The Soloist’s Takahiro Miyashita is the main man behind the now-defunct Number (N)ine, beloved by many outgrowing the first gen of Japanese designers who put Tokyo on the map from Paris. My first encounter with Number (N)ine was in Tokyo in the mid-’90s, and it was classic love-at-first-sight seizure. A frighteningly-priced patchwork blazer was beseeching my ownership, but fate did not deal me a good card. In 2009, Mr Miyashita took a year’s hiatus after ending the brand that he started with others. He returned with TAKAHIROMIYASHITATheSoloist in 2010, and has diligently garnered what has been described as a “cult following”. As a Soloist, his designs bring sharp focus to youth culture, like his pal’s Jun Takahashi’s. They are an amalgam of punk and grunge, and everything between. And, often, they are also cheekily unexpected.
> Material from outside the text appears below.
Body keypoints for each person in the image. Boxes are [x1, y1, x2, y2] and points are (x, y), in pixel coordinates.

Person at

Such as these acetate sunglasses. They look, to me, at first glance, something a psycho in a B-grade slasher flick might have worn to conceal his identity. Or, in a remake of The Birds, featuring humans with some ornithological madness, and hell-bent to wipe out the screaming living before them. Maybe it’s the beak-like extension of the front, through the bridge, evocative of a bird, rather than an insect. A neb that kids might have made out of papier-mâché to wear as costume in a play. This sunglasses has, in fact, more in common with a Harlequin mask than shades such as the Wayfarer. It covers up a good part of the upper half of the face, and would clearly delight those who need such obscuring. I am one.
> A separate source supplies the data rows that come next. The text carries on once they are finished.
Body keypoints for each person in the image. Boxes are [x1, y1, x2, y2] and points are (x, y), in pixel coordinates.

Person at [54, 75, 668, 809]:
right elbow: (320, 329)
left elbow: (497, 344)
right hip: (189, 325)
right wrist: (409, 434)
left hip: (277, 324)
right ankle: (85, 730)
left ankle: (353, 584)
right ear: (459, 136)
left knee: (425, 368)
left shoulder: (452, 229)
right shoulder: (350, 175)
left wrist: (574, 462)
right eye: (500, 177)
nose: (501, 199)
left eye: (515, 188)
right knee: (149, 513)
This Takahiromiyashita The Soloist’s debut eyewear line—known as TheLeftEye—is conceived with the Japanese company EYEVAN, remembered as the manufacturer of the hipster label Oliver Peoples. EYEVAN’s stunning store in Tokyo’s Aoyama is a must-stop for fashionista in search of unusual eyewear. It is unsurprising to me that TheLeftEye is born of this partnership. Launched on the eve of CNY in Tokyo’s Parco Shibuya, via a striking pop-up, Pop by Jun, and under the intriguing theme Listen to This Glasses, TAKAHIROMIYASHITATheLeftEye piques more than just interests, it seems destined to be the leading purveyor of uncommon shades. And this is only just the beginning.